Task >>
Please answer these questions using the text on Guy Farley below:
1. In what part of London is Farley based?
2. Which two 2006 films appear among his most famous soundtracks?
3. On what date was he born?

Document excerpt >>
***

Guy Farley (born 5 February 1963) is a British musician and composer based in Battersea, south London.

Farley is a film composer whose work includes orchestral scores, world music, contemporary sound design and has also collaborated with pop artists and producers.

Recent works by Farley include Downfall (2015), A Good American (2015), and Exodus to Shanghai (2015). His most famous works include soundtracks to: Modigliani (2004), Wake of Death (2004), Cashback (2006), The Flock (2007) and Land of the Blind (2006). Farley has an extensive list of other films, television series and documentaries  that he has composed music for.

***

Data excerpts
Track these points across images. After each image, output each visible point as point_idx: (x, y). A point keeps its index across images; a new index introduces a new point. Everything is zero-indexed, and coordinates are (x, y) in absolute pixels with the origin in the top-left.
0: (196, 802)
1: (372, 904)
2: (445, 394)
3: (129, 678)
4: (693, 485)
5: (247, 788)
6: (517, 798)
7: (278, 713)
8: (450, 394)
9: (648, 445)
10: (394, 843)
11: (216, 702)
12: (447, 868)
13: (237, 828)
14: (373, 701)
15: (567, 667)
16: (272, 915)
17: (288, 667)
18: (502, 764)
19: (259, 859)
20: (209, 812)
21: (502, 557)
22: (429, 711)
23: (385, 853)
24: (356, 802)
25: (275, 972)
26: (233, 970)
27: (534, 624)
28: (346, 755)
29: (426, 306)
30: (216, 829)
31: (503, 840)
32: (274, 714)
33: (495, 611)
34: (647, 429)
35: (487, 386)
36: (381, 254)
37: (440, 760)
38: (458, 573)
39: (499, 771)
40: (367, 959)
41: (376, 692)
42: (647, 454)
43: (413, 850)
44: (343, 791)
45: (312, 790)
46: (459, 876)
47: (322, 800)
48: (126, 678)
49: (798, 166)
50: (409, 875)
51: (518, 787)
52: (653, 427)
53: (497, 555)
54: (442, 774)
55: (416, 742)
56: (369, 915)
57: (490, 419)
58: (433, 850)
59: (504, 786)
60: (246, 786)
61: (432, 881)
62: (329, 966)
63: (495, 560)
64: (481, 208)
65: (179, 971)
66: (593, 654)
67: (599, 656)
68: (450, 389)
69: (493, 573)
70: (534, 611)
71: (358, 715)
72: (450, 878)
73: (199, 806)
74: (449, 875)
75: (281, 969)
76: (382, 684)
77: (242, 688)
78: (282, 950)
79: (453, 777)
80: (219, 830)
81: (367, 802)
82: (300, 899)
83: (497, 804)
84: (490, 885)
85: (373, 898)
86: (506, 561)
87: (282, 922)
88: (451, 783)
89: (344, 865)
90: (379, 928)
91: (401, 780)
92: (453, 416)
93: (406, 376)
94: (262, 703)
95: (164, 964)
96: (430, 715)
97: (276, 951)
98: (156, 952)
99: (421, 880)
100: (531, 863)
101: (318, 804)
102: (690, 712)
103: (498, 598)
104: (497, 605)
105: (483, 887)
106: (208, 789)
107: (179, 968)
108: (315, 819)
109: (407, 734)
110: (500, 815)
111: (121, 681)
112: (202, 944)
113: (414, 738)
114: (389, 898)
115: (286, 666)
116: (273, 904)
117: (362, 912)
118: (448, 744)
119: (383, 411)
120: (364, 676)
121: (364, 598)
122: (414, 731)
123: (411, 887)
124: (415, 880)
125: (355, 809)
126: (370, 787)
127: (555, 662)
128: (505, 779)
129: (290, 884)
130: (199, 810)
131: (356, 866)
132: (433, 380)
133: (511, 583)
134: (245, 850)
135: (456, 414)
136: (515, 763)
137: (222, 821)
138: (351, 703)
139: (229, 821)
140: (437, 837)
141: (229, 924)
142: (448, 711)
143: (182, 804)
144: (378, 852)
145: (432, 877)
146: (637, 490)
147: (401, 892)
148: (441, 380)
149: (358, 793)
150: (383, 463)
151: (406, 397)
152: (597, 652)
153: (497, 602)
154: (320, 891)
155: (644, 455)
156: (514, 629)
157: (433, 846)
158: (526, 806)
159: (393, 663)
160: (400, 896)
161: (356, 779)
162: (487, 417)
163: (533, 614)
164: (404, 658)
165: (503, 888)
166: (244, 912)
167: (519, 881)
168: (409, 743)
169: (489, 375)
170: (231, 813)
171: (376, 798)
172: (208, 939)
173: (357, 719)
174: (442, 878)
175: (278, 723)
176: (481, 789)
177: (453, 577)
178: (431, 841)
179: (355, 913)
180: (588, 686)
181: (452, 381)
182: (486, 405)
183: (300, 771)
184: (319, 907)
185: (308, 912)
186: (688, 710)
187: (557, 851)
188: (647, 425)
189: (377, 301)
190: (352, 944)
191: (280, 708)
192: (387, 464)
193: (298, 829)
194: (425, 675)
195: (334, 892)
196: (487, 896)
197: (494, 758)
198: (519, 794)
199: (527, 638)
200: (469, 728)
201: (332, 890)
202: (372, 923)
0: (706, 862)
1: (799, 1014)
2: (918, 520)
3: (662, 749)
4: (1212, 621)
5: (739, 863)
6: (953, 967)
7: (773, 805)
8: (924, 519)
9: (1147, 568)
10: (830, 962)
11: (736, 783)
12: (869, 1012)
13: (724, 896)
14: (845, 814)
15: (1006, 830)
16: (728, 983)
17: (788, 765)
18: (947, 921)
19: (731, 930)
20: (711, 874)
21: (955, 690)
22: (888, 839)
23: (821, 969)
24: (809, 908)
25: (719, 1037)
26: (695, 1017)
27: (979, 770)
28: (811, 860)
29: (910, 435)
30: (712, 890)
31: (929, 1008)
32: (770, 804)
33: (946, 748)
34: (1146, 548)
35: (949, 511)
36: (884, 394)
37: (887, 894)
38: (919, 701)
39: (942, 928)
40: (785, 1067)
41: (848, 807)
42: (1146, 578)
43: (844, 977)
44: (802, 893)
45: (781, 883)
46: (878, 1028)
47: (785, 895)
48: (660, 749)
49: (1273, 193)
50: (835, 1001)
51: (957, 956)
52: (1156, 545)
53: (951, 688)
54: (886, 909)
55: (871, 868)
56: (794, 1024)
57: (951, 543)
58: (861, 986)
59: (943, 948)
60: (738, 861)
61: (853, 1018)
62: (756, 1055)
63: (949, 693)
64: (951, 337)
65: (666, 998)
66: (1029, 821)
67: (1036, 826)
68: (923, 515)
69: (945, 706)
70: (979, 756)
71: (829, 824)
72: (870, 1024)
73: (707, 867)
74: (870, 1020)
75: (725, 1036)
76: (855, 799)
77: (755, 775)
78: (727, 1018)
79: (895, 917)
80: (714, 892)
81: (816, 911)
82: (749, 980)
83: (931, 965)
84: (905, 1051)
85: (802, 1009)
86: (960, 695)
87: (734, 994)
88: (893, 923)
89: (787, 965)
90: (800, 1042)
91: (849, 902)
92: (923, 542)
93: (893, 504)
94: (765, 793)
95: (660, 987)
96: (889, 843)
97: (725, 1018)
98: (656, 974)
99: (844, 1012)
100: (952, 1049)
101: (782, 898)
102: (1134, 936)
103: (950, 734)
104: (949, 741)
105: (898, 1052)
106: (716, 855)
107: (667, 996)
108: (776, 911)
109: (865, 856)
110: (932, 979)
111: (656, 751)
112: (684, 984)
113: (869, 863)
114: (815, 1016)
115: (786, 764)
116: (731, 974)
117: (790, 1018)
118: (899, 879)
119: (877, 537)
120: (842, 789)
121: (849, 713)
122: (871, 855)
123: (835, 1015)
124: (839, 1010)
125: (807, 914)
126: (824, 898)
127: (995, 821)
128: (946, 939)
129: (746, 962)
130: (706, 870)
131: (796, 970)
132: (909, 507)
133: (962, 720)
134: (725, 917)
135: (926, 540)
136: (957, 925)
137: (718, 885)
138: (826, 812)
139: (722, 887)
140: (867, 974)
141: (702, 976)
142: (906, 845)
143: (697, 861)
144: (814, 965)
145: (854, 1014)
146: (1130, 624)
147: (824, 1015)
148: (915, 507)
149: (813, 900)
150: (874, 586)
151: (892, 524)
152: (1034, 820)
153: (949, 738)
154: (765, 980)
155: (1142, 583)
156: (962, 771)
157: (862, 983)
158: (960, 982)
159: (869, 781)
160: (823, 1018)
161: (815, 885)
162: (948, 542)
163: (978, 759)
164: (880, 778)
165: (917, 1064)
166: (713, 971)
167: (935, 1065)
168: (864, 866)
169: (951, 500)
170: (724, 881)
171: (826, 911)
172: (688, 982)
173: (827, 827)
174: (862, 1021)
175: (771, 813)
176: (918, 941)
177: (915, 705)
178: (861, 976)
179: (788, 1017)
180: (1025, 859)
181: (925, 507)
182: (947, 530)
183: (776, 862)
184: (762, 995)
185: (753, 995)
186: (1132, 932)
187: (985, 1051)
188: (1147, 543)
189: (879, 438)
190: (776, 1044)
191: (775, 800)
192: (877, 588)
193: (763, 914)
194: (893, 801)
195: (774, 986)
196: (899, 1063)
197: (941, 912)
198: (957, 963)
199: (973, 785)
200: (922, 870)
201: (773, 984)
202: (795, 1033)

***

Your solution >>
1. Battersea, south London
2. Cashback and Land of the Blind
3. 5 February 1963